According to the author, Fethullah Gulen, an elderly individual shying publicity and based in Philadelphia, is the source of inspiration for a vast network of followers, supporters, friends and sympathizers, which Dr. Hendrick calls the Gulen Movement, who have an enormous impact on the media, publishing and politics in Turkey primarily, and in the world as of late. According to the book, the Gulen Movement is a network of seeming unrelated secondary schools (the so-called Gulen Inspired Schools), mass media outlets of all forms, publishing houses and political lobby groups. However, these institutions squarely dismiss any affiliation with each other. According to Dr. Hendrick, they do so even when links are apparent (page 221). Instead, they continuously insist each institution is independent from each other and any links are coincidental or mere convenience. They do, however, all unanimously agree that Fethullah Gulen has greatly contributed to the promotion of education and dialog of peace throughout the world (page 75).
The movement has mastered the business of proving that “there is no organic connection” (page 228) between the overall movement and institutions whose establishment it inspired (mass media outlets, companies, schools, etc.) using media outlets. The author provides lengthy details of one-on-one conversations with editors working on the movement’s image in print, who insistently claim that by covering the achievements of so-and-so business or school, they are only “showing the modern Turkey to the world.” The source of inspiration for the movement, Fethullah Gulen, also dismisses any such links. Therefore, having spent over a year in Turkey researching into the movement, the author poses a vital question: Why then Gulen’s writings are the main topic for meetings (called “conversations”) followers of the movement frequently hold and why are they guiding principles in the followers’ daily lives? Based on his research findings, the author comes to the following conclusion: there is no apparent institutional or legal connection between the various arms of the movement. However, when, say, a Gulen inspired school procures furniture from only a particular producer (page 159), or a particular newspaper intensively covers the achievements of particular businesses either home or abroad an intangible link does surface.

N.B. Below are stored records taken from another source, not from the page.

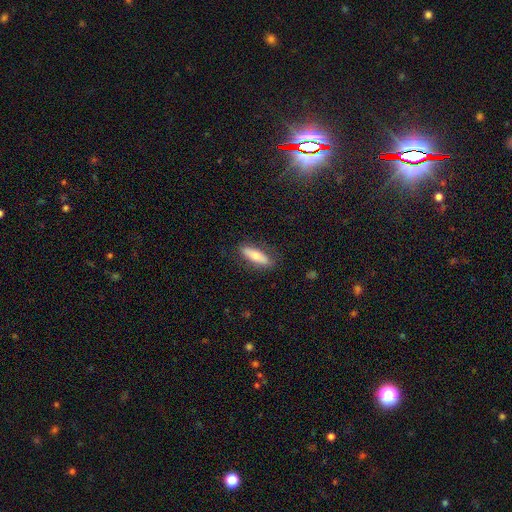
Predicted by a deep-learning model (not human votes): Morphology: type=smooth (66%); roundness=cigar-shaped (56%); merging=none (84%).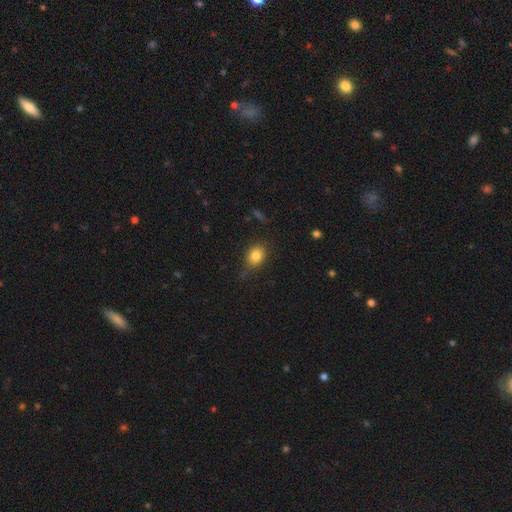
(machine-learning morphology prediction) smooth-or-featured: smooth: 82% | star or artifact: 10% | featured or disk: 8%
  how-rounded: in between: 54% | round: 44% | cigar-shaped: 1%
  merging: none: 74% | minor disturbance: 19% | major disturbance: 5% | merger: 2%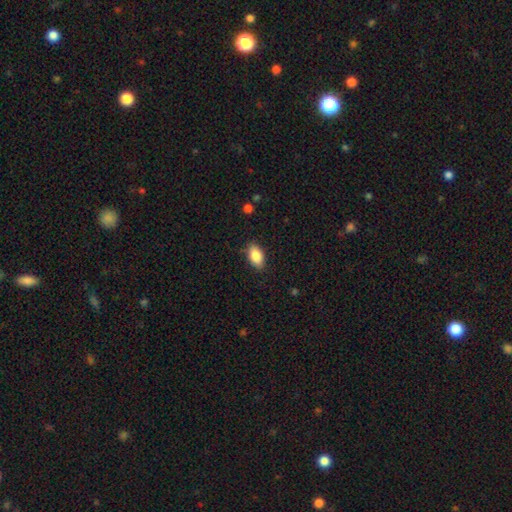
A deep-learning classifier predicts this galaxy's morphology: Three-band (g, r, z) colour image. It shows a smooth galaxy with no disk features (85%) that is in between round and cigar-shaped (91%). Merging: none (85%).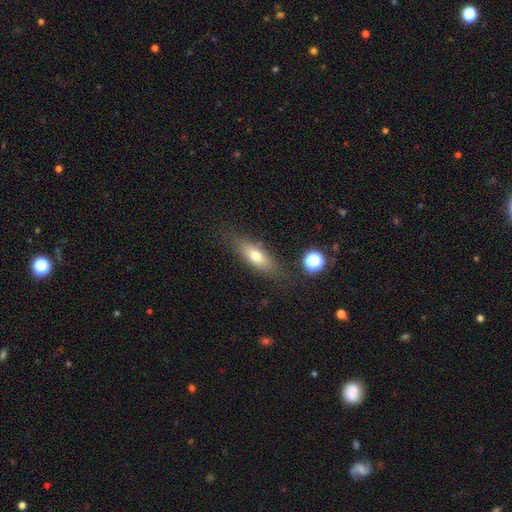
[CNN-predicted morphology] Q: Smooth or featured?
A: smooth (66%); runner-up: featured or disk (25%)
Q: How rounded?
A: in between (56%); runner-up: cigar-shaped (39%)
Q: Merging?
A: none (77%); runner-up: minor disturbance (15%)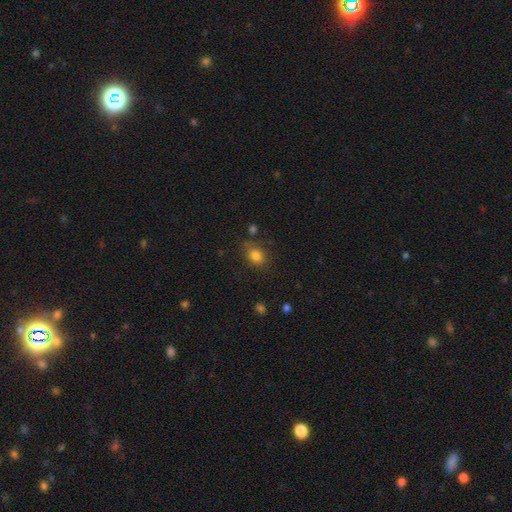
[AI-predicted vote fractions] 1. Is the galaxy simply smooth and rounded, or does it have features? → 81% smooth, 12% star or artifact, 7% featured or disk.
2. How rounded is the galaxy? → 53% round, 46% in between, 1% cigar-shaped.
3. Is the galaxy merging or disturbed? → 73% none, 18% minor disturbance, 5% major disturbance, 4% merger.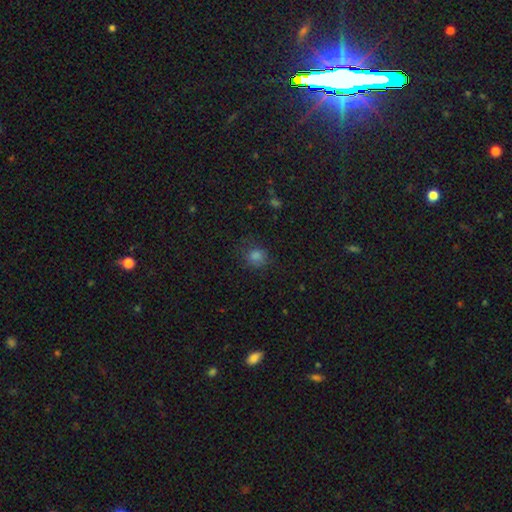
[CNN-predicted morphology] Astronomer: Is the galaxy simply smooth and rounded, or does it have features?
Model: smooth — 78%.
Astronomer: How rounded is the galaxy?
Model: round — 79%.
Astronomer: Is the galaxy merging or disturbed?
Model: none — 76%.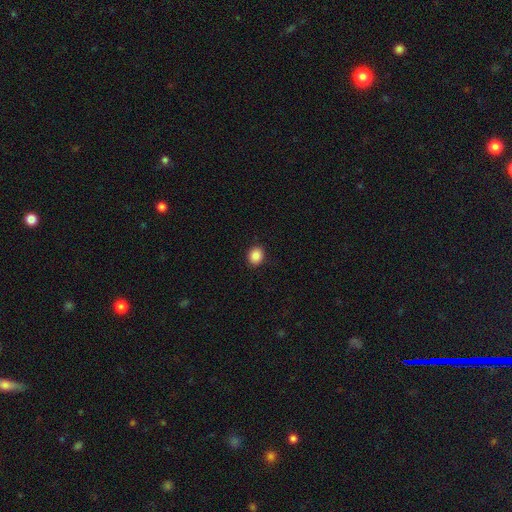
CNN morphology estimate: smooth 88%, star or artifact 9%, featured or disk 3%. Down the decision tree: how rounded — round (68%); merging — none (91%).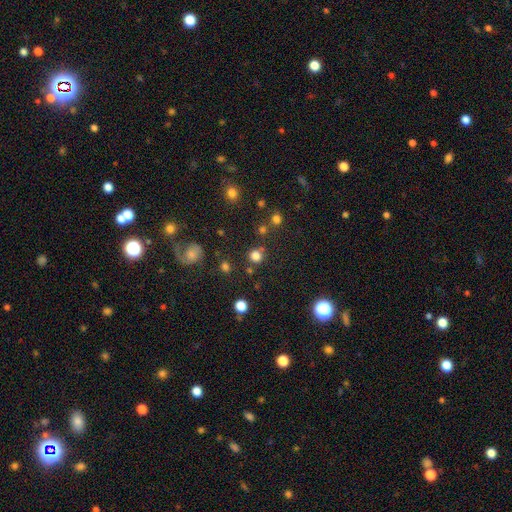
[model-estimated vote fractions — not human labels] Smooth or featured?
  - smooth: 77% *
  - star or artifact: 17%
  - featured or disk: 6%
How rounded?
  - round: 90% *
  - in between: 9%
  - cigar-shaped: 1%
Merging?
  - none: 78% *
  - minor disturbance: 9%
  - merger: 9%
  - major disturbance: 4%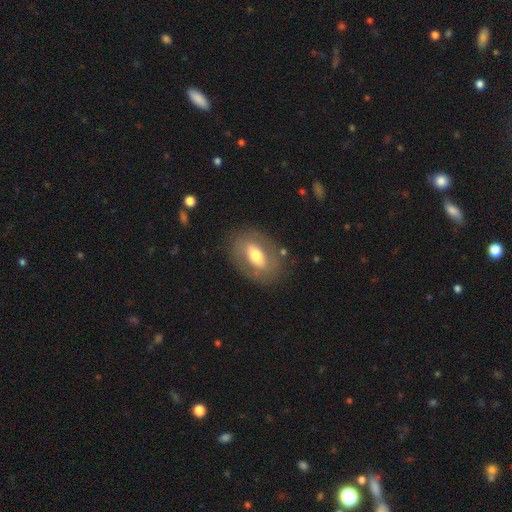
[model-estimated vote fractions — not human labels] Smooth or featured? Predicted: smooth (p=0.49). Merging? Predicted: none (p=0.79).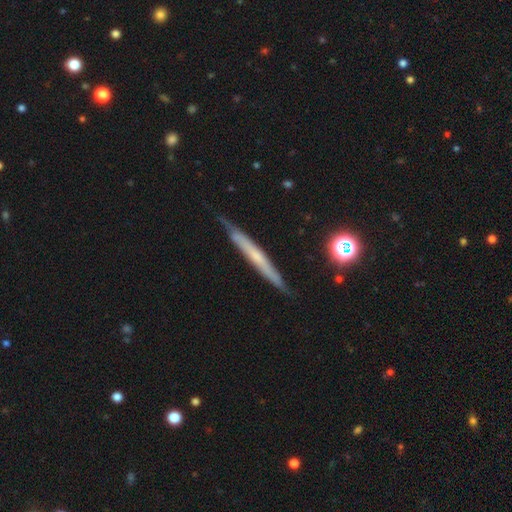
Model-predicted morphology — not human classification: A featured or disk galaxy (58%) viewed edge-on (93%) with no central bulge (72%). Merging: none (83%).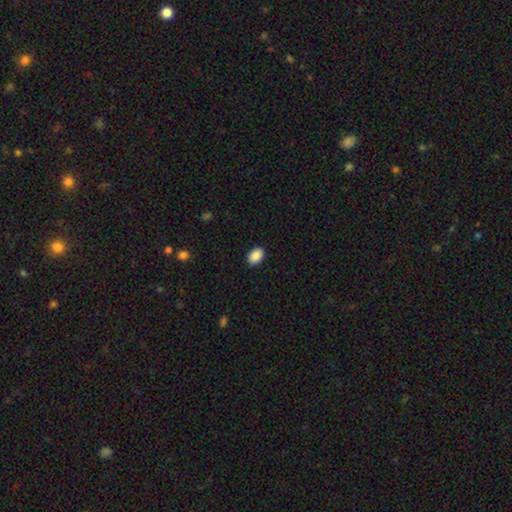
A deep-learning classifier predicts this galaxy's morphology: A smooth galaxy with no disk features (90%) that is in between round and cigar-shaped (86%). Merging: none (90%).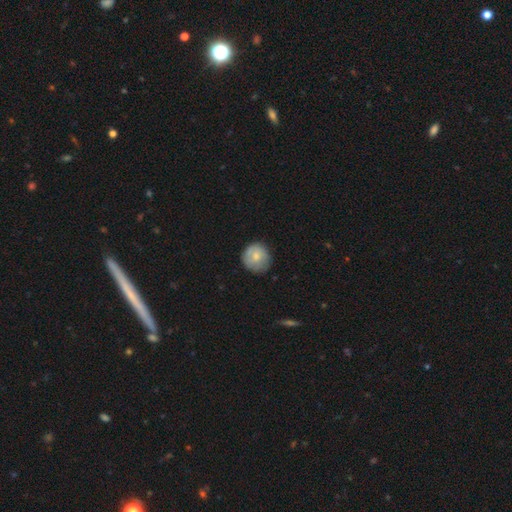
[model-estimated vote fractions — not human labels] Smooth or featured? smooth (74%)
How rounded? round (91%)
Merging? none (76%)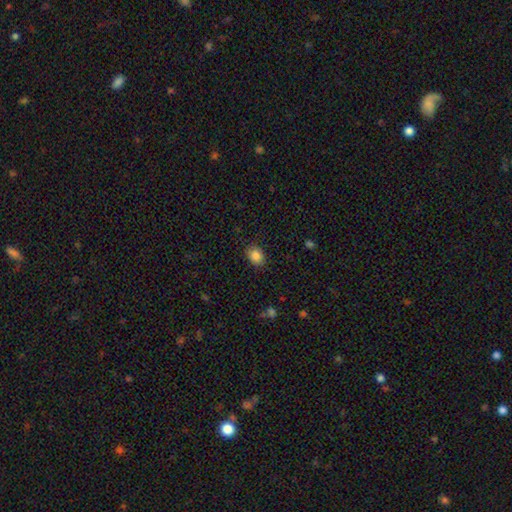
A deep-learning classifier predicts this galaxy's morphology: A smooth galaxy with no disk features (86%) that is in between round and cigar-shaped (52%).

Vote fractions:
- Smooth or featured? smooth: 86% / star or artifact: 10% / featured or disk: 4%
- How rounded? in between: 52% / round: 47% / cigar-shaped: 1%
- Merging? none: 85% / minor disturbance: 11% / major disturbance: 3% / merger: 1%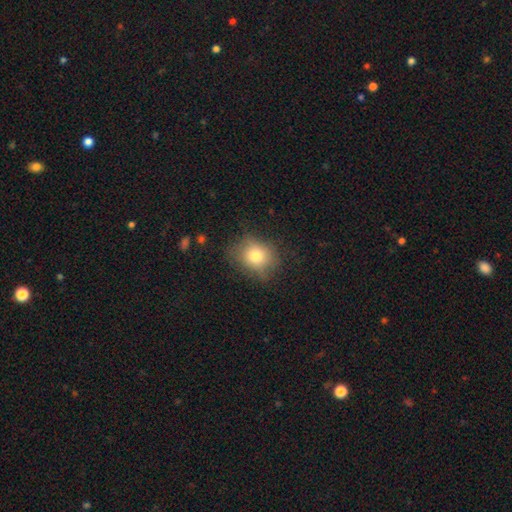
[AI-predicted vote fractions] Overall: smooth (76%). How rounded: round (65%; in between 34%). Merging: none (71%).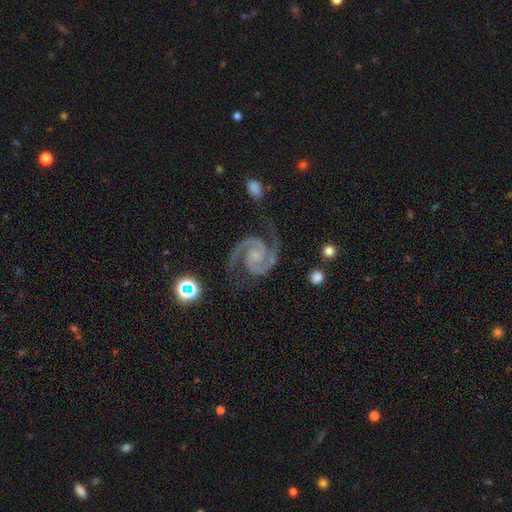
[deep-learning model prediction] Morphology: type=featured or disk (94%); edge-on=no (99%); bar=no (63%); spiral arms=yes (99%); winding=medium (55%); arm count=2 (95%); bulge=small (51%); merging=none (77%).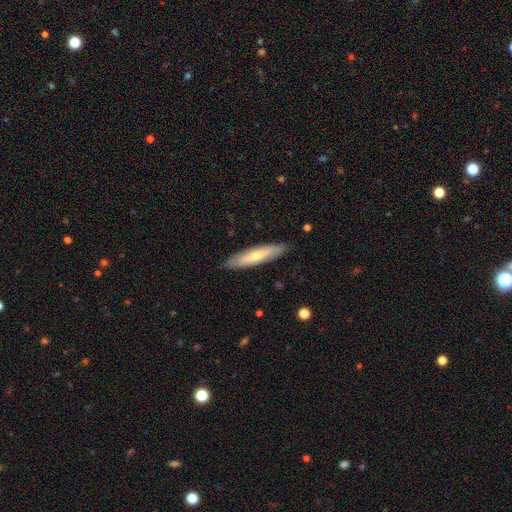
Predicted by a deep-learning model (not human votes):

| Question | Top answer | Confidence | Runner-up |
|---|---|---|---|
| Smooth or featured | smooth | 52% | featured or disk (42%) |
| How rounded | cigar-shaped | 79% | in between (19%) |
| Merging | none | 87% | minor disturbance (10%) |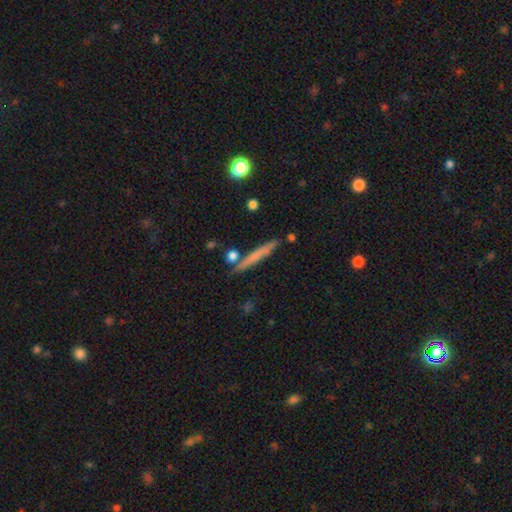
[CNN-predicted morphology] Smooth or featured? smooth (58%)
How rounded? cigar-shaped (95%)
Merging? none (83%)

This link starts in Fethullah Gulen’s speeches and writings. According to the author’s interlocutors, when Gulen says, for instance, that it would be beneficial to establish schools for studying math and physics, it does not take long before such a school is actually established (page 89). Or, Gulen could rhetorically inquire whether it would be a good idea to establish a bank (page 82) or a mass media outlet. They soon materialize because his followers perceive his “opinion” as his wishes and instructions for action. Thus, there is a unifying ground among societal institutions, which have no apparent commonality either in form or content. That said, such mass media outlets, schools, companies, etc. are established under the unequivocally established goal of business and for-profit, which are again declared to aim at bettering the society’s life. In other words, no religious expansion. But, of course, a furniture factory or shoe-making workshop will only lend money from a bank, whose establishment was once “recommended” by Gulen.
The movement’s influence is not limited to education or entrepreneurship. The book’s author suggests that it may seem so that there is no apparent link between the ruling AKP party and the Gulen Movement. Howsoever, the movement does have a significant capacity to shape popular opinion via its media arms, which it uses for the AKP’s benefit. The party does not forget to scratch the party’s back: The movement mostly enjoys the ruling party’s support both at home and abroad.
Thus, the “ambiguous politics” exercised by the followers of “market Islam” in Turkey led unprecedented support by the government at home and societies’ (mostly) approval abroad. The movement has established many “Gulen inspired” schools and businesses abroad enjoying the Turkish government’s diplomatic and other kinds of support.
Although the book’s author provides an ample amount of direct quotes and personal observational anecdotes, the lack of even one instance of interviewing Gulen himself is a significant loss. But in that regard, the book is a kind of reflection of the movement: it, too, has “no Gulen” in it.